**What the task asks**
Output only the line that contains "4) Lack of Low" and the lines after it, all verbatim, through the last one below.

════════════════════

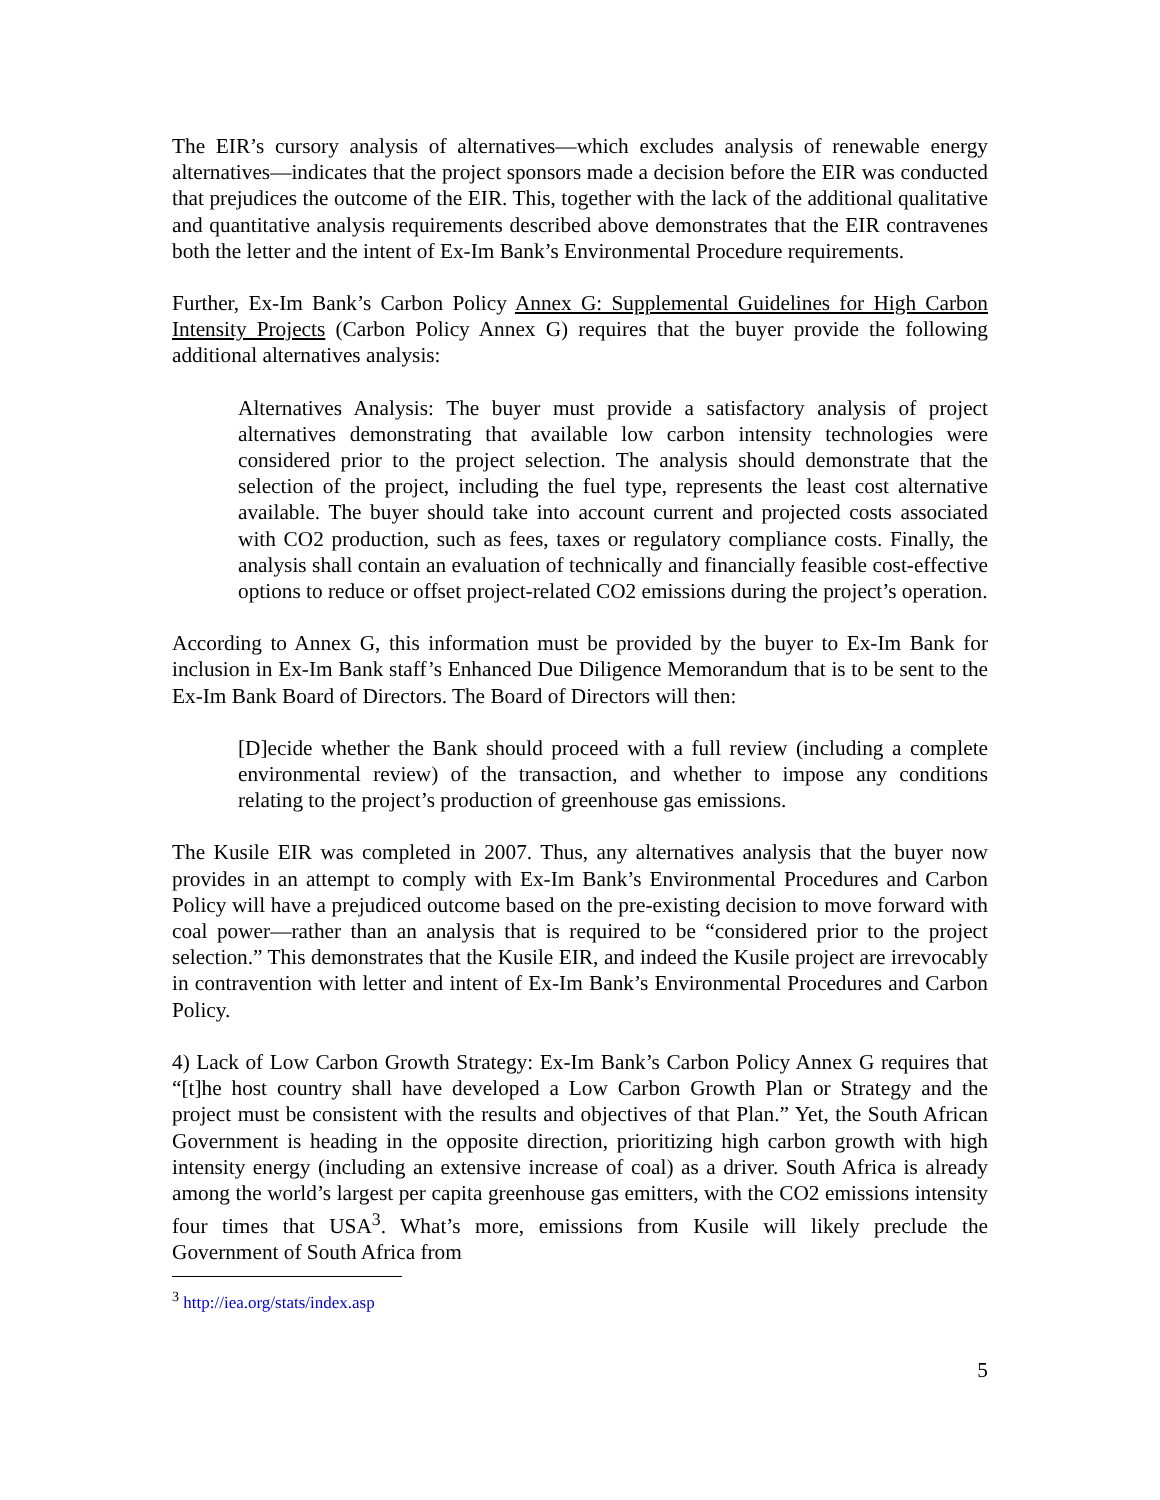The EIR’s cursory analysis of alternatives—which excludes analysis of renewable energy alternatives—indicates that the project sponsors made a decision before the EIR was conducted that prejudices the outcome of the EIR. This, together with the lack of the additional qualitative and quantitative analysis requirements described above demonstrates that the EIR contravenes both the letter and the intent of Ex-Im Bank’s Environmental Procedure requirements.
Further, Ex-Im Bank’s Carbon Policy Annex G: Supplemental Guidelines for High Carbon Intensity Projects (Carbon Policy Annex G) requires that the buyer provide the following additional alternatives analysis:
Alternatives Analysis: The buyer must provide a satisfactory analysis of project alternatives demonstrating that available low carbon intensity technologies were considered prior to the project selection. The analysis should demonstrate that the selection of the project, including the fuel type, represents the least cost alternative available. The buyer should take into account current and projected costs associated with CO2 production, such as fees, taxes or regulatory compliance costs. Finally, the analysis shall contain an evaluation of technically and financially feasible cost-effective options to reduce or offset project-related CO2 emissions during the project’s operation.
According to Annex G, this information must be provided by the buyer to Ex-Im Bank for inclusion in Ex-Im Bank staff’s Enhanced Due Diligence Memorandum that is to be sent to the Ex-Im Bank Board of Directors. The Board of Directors will then:
[D]ecide whether the Bank should proceed with a full review (including a complete environmental review) of the transaction, and whether to impose any conditions relating to the project’s production of greenhouse gas emissions.
The Kusile EIR was completed in 2007. Thus, any alternatives analysis that the buyer now provides in an attempt to comply with Ex-Im Bank’s Environmental Procedures and Carbon Policy will have a prejudiced outcome based on the pre-existing decision to move forward with coal power—rather than an analysis that is required to be “considered prior to the project selection.” This demonstrates that the Kusile EIR, and indeed the Kusile project are irrevocably in contravention with letter and intent of Ex-Im Bank’s Environmental Procedures and Carbon Policy.
4) Lack of Low Carbon Growth Strategy: Ex-Im Bank’s Carbon Policy Annex G requires that “[t]he host country shall have developed a Low Carbon Growth Plan or Strategy and the project must be consistent with the results and objectives of that Plan.” Yet, the South African Government is heading in the opposite direction, prioritizing high carbon growth with high intensity energy (including an extensive increase of coal) as a driver. South Africa is already among the world’s largest per capita greenhouse gas emitters, with the CO2 emissions intensity four times that USA<sup>3</sup>. What’s more, emissions from Kusile will likely preclude the Government of South Africa from
<sup>3</sup> http://iea.org/stats/index.asp
5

════════════════════

**Expected output**
4) Lack of Low Carbon Growth Strategy: Ex-Im Bank’s Carbon Policy Annex G requires that “[t]he host country shall have developed a Low Carbon Growth Plan or Strategy and the project must be consistent with the results and objectives of that Plan.” Yet, the South African Government is heading in the opposite direction, prioritizing high carbon growth with high intensity energy (including an extensive increase of coal) as a driver. South Africa is already among the world’s largest per capita greenhouse gas emitters, with the CO2 emissions intensity four times that USA<sup>3</sup>. What’s more, emissions from Kusile will likely preclude the Government of South Africa from
<sup>3</sup> http://iea.org/stats/index.asp
5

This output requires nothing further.